SEOUL, Oct. 8 (Korea Bizwire) — South Koreans are less supportive of unification with North Korea than last year, a survey showed Tuesday, amid the protracted impasse in inter-Korean relations and denuclearization negotiations.
According to the survey of 1,200 adults commissioned by the Institute for Peace and Unification Studies (IPUS) at Seoul National University, 53 percent responded that unification is necessary, down from last year’s 59.8 percent.
The number of those opposed to unification rose 4.4 percentage points to 20.5 percent, the survey showed.
The survey, conducted by Gallup Korea from July 1-26, has a margin of error of plus or minus 2.8 percentage points.

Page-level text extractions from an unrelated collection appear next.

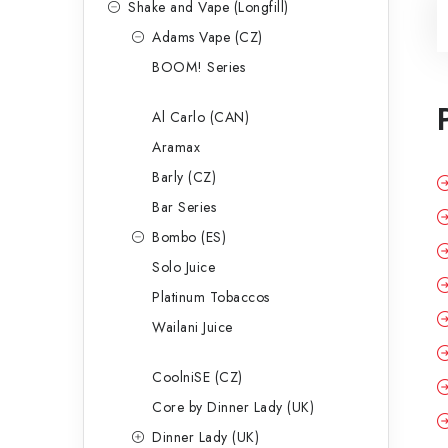
Shake and Vape (Longfill)
Adams Vape (CZ)
BOOM! Series
Al Carlo (CAN)
Aramax
Barly (CZ)
Bar Series
Bombo (ES)
Solo Juice
Platinum Tobaccos
Wailani Juice
CoolniSE (CZ)
Core by Dinner Lady (UK)
Dinner Lady (UK)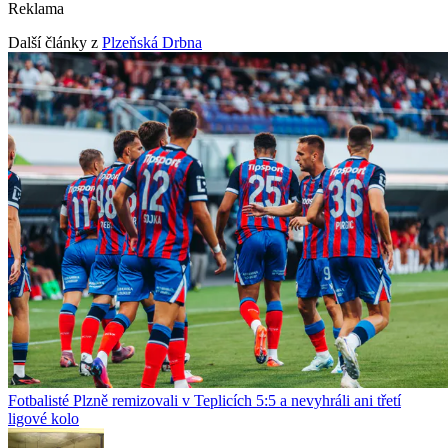
Reklama
Další články z
Plzeňská Drbna
Fotbalisté Plzně remizovali v Teplicích 5:5 a nevyhráli ani třetí
ligové kolo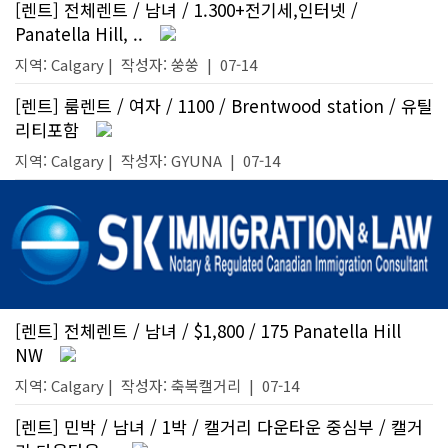
[렌트] 전체렌트 / 남녀 / 1.300+전기세,인터넷 /
Panatella Hill, ..
지역: Calgary |
작성자:
쑹쑹
|
07-14
[렌트] 룸렌트 / 여자 / 1100 / Brentwood station / 유틸
리티포함
지역: Calgary |
작성자:
GYUNA
|
07-14
[렌트] 전체렌트 / 남녀 / $1,800 / 175 Panatella Hill
NW
지역: Calgary |
작성자:
축복캘거리
|
07-14
[렌트] 민박 / 남녀 / 1박 / 캘거리 다운타운 중심부 / 캘거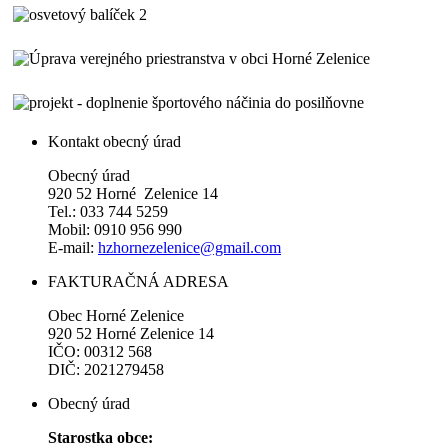
Kontakt obecný úrad
Obecný úrad
920 52 Horné Zelenice 14
Tel.: 033 744 5259
Mobil: 0910 956 990
E-mail:
hzhornezelenice@gmail.com
FAKTURAČNÁ ADRESA
Obec Horné Zelenice
920 52 Horné Zelenice 14
IČO: 00312 568
DIČ: 2021279458
Obecný úrad
Starostka obce: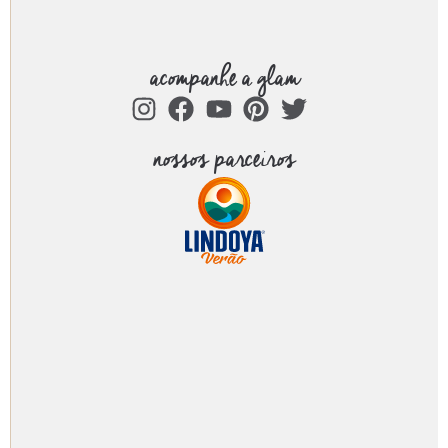
acompanhe a glam
nossos parceiros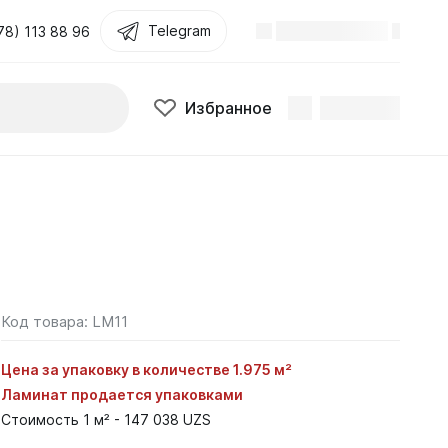
Telegram
78) 113 88 96
Избранное
Код товара:
LM11
Цена за упаковку в количестве 1.975 м²
Ламинат продается упаковками
Стоимость 1 м² - 147 038 UZS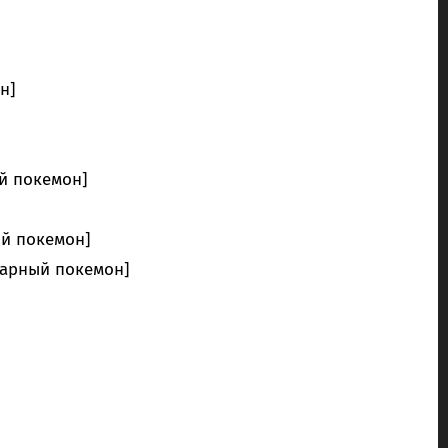
н]
й покемон]
ый покемон]
дарный покемон]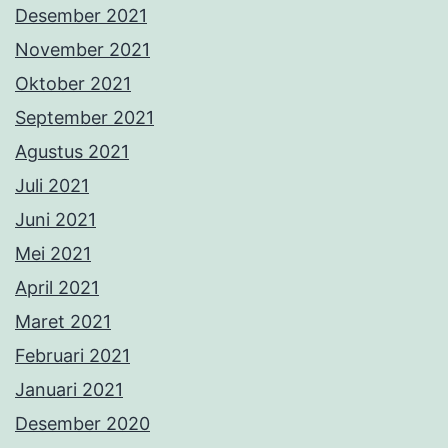
Desember 2021
November 2021
Oktober 2021
September 2021
Agustus 2021
Juli 2021
Juni 2021
Mei 2021
April 2021
Maret 2021
Februari 2021
Januari 2021
Desember 2020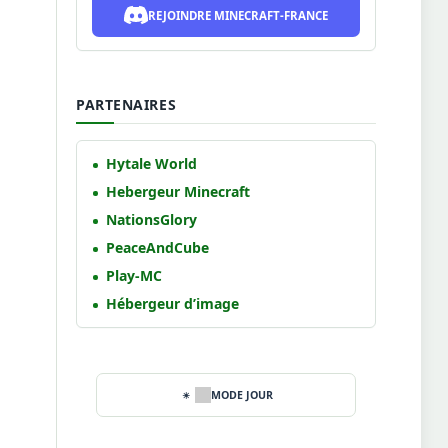
REJOINDRE MINECRAFT-FRANCE
PARTENAIRES
Hytale World
Hebergeur Minecraft
NationsGlory
PeaceAndCube
Play-MC
Hébergeur d’image
MODE JOUR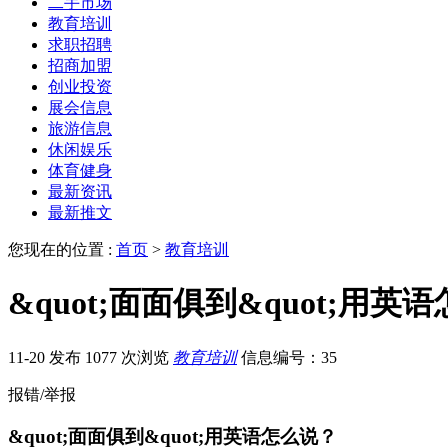
二手市场
教育培训
求职招聘
招商加盟
创业投资
展会信息
旅游信息
休闲娱乐
体育健身
最新资讯
最新推文
您现在的位置 :
首页
>
教育培训
&quot;面面俱到&quot;用英
11-20 发布
1077 次浏览
教育培训
信息编号：35
报错/举报
&quot;面面俱到&quot;用英语怎么说？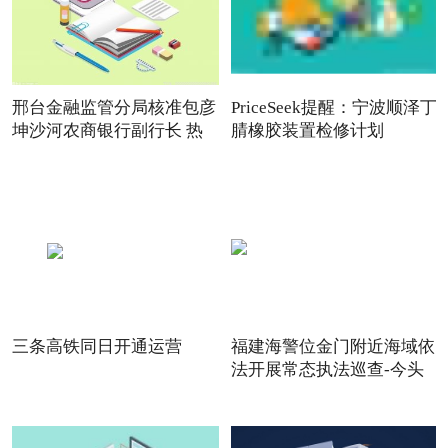
邢台金融监管分局核准包彦
PriceSeek提醒：宁波顺泽丁
坤沙河农商银行副行长 热
腈橡胶装置检修计划
三条高铁同日开通运营
福建海警位金门附近海域依
法开展常态执法巡查-今头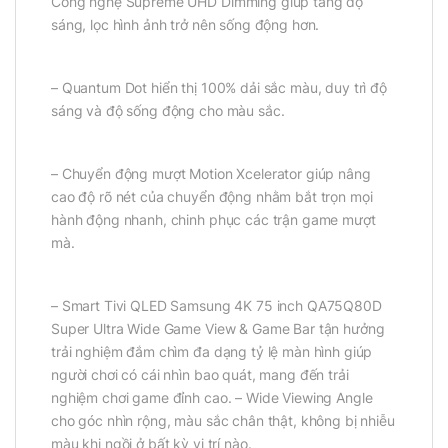
Công nghệ Supreme UHD Dimming giúp tăng độ
sáng, lọc hình ảnh trở nên sống động hơn.
– Quantum Dot hiển thị 100% dải sắc màu, duy trì độ
sáng và độ sống động cho màu sắc.
– Chuyển động mượt Motion Xcelerator giúp nâng
cao độ rõ nét của chuyển động nhằm bắt trọn mọi
hành động nhanh, chinh phục các trận game mượt
mà.
– Smart Tivi QLED Samsung 4K 75 inch QA75Q80D
Super Ultra Wide Game View & Game Bar tận hưởng
trải nghiệm đắm chìm đa dạng tỷ lệ màn hình giúp
người chơi có cái nhìn bao quát, mang đến trải
nghiệm chơi game đỉnh cao. – Wide Viewing Angle
cho góc nhìn rộng, màu sắc chân thật, không bị nhiễu
màu khi ngồi ở bất kỳ vị trí nào.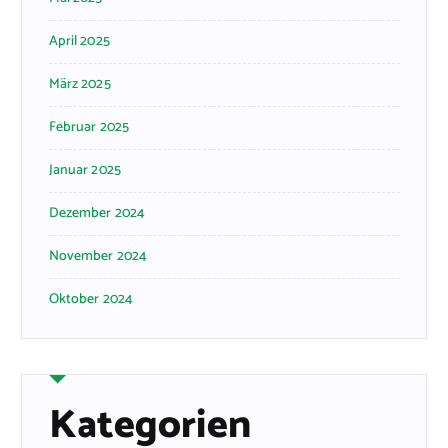
April 2025
März 2025
Februar 2025
Januar 2025
Dezember 2024
November 2024
Oktober 2024
Kategorien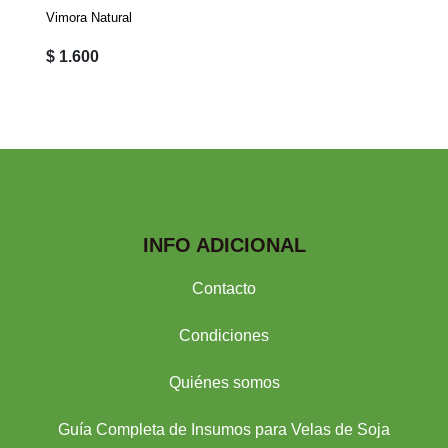
Vimora Natural
$ 1.600
INFO ADICIONAL
Contacto
Condiciones
Quiénes somos
Guía Completa de Insumos para Velas de Soja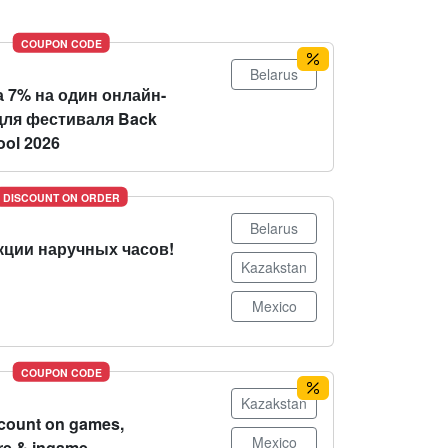
COUPON CODE
Belarus
 7% на один онлайн-
для фестиваля Back
ool 2026
DISCOUNT ON ORDER
Belarus
кции наручных часов!
Kazakstan
Mexico
COUPON CODE
Kazakstan
count on games,
Mexico
re & ingame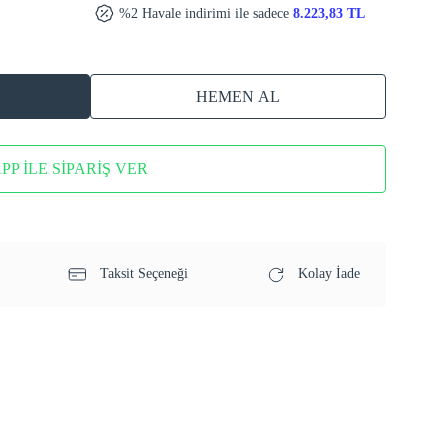
%2 Havale indirimi ile sadece
8.223,83 TL
HEMEN AL
P İLE SİPARİŞ VER
Taksit Seçeneği
Kolay İade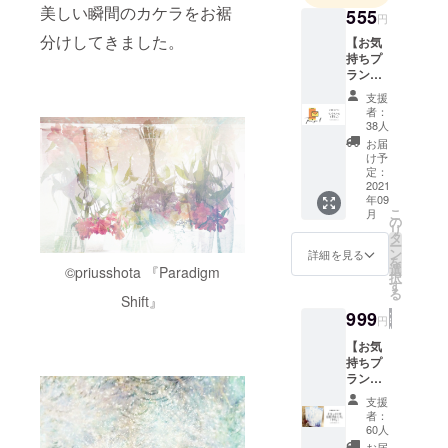
美しい瞬間のカケラをお裾
555
円
分けしてきました。
【お気
持ちプ
ラン】
サンク
支援
スメー
者：
ルのみ
38人
(本なし
お届
の応援
け予
プラン
定：
です) 本
2021
年09
はつき
こ
月
ません
の
リ
が、真
タ
ー
心込め
ン
詳細を見る
を
て感謝
選
©︎priusshota 『Paradigm
択
のメー
す
る
ルをお
Shift』
送りし
999
円
ます。
縁して
【お気
くだ
持ちプ
さって
ラン】
ありが
ポスト
支援
とうご
カード
者：
ざいま
2枚のみ
60人
す。。
(本なし
お届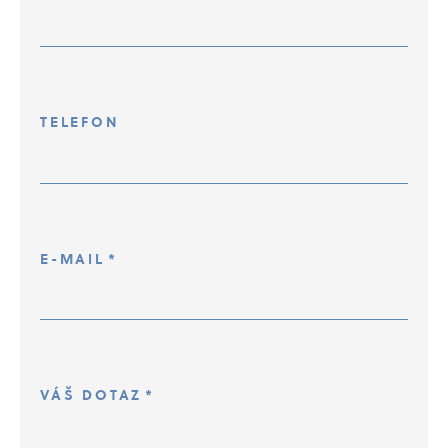
TELEFON
E-MAIL
*
VÁŠ DOTAZ
*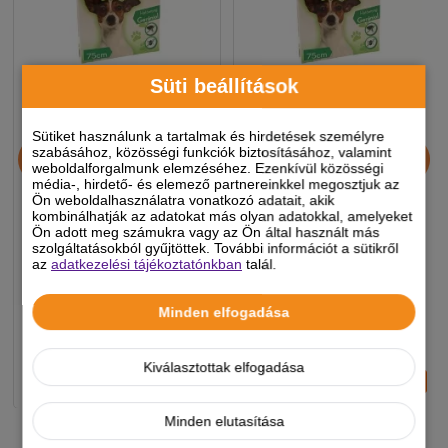
Süti beállítások
Sütiket használunk a tartalmak és hirdetések személyre
Dolly Natural Bolha és
Dolly Natural Bolha és
szabásához, közösségi funkciók biztosításához, valamint
kullancsriasztó nyakörv
kullancsriasztó nyakörv
weboldalforgalmunk elemzéséhez. Ezenkívül közösségi
média-, hirdető- és elemező partnereinkkel megosztjuk az
kutyák részére kék 75cm
kutyák részére fekete
Ön weboldalhasználatra vonatkozó adatait, akik
75cm
kombinálhatják az adatokat más olyan adatokkal, amelyeket
Ön adott meg számukra vagy az Ön által használt más
1 390 Ft
1 390 Ft
szolgáltatásokból gyűjtöttek. További információt a sütikről
-5%
-5%
az
adatkezelési tájékoztatónkban
talál.
Minden elfogadása
Készleten, várható szállítás 1-3
Készleten, várható szállítás 1-3
munkanap
munkanap
Kiválasztottak elfogadása
-
+
-
+
KOSÁRBA
KOSÁRBA
Minden elutasítása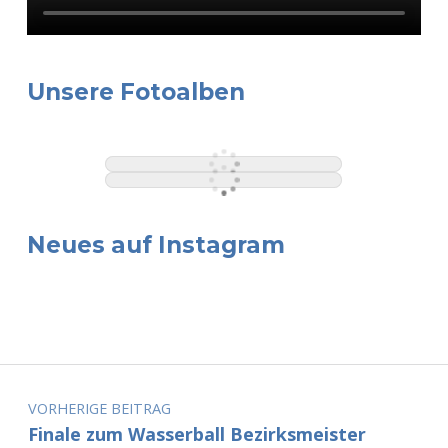
Unsere Fotoalben
Neues auf Instagram
Beitragsnavigation
VORHERIGE BEITRAG
Finale zum Wasserball Bezirksmeister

The percentage of people who see North Korea as a counterpart for dialogue and compromise fell to 51.6 percent from last year’s 54.7 percent.
Those supporting President Moon Jae-in’s policy on North Korea also dropped to 55.9 percent, from last year’s record high of 65.6 percent.
These results suggest that South Koreans have grown wary of unification as the nuclear negotiations came to a deadlock this year, experts said.
The survey revealed that 28.3 percent consider Japan a threat, the highest level in a decade, as relations between the two neighbors have frayed seriously after Japan took retaliatory measures for South Korean Supreme Court’s rulings on wartime forced labor.
The survey also showed for the second consecutive year that South Koreans saw China, not North Korea, as the biggest threat to the Korean peninsula.
Only 30.8 percent of the respondents perceived North Korea as a threat, the lowest figure since 2007.
Conducted annually since it began in 2007, the IPUS survey serves as a marker of public opinion on how South Koreans perceive unification and policy toward North Korea.